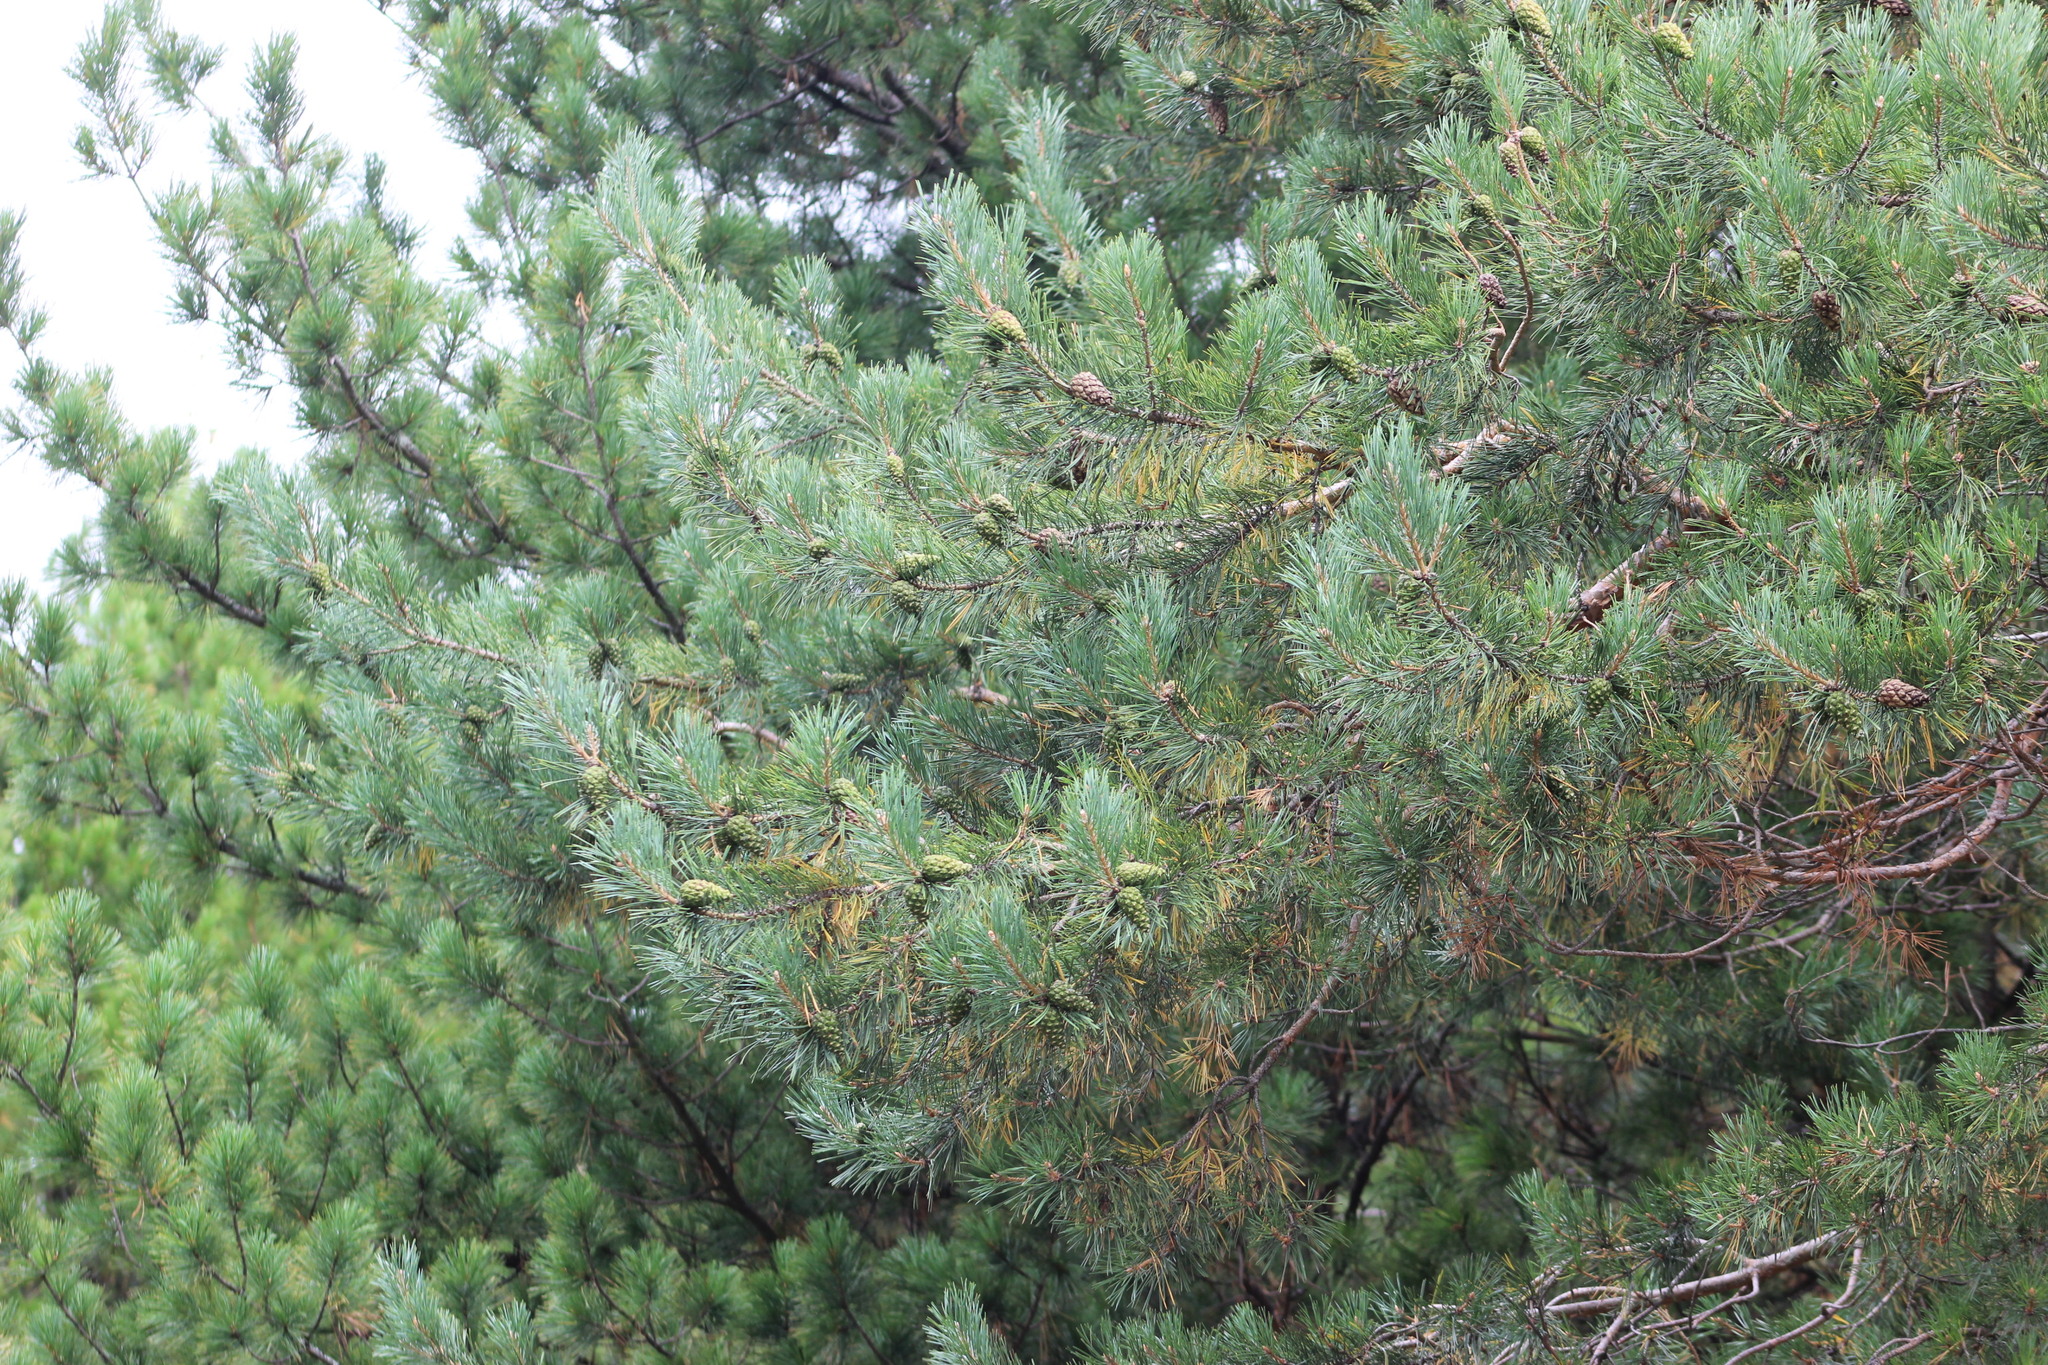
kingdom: Plantae
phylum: Tracheophyta
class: Pinopsida
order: Pinales
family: Pinaceae
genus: Pinus
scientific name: Pinus sylvestris
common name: Scots pine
━━━━━━━━━━
[Given exercise]
Express the lines of every row above as a JSON list of strings, with one string per line. Leave out blank lines and the pictures.

[Finished answer]
[
  "kingdom: Plantae",
  "phylum: Tracheophyta",
  "class: Pinopsida",
  "order: Pinales",
  "family: Pinaceae",
  "genus: Pinus",
  "scientific name: Pinus sylvestris",
  "common name: Scots pine"
]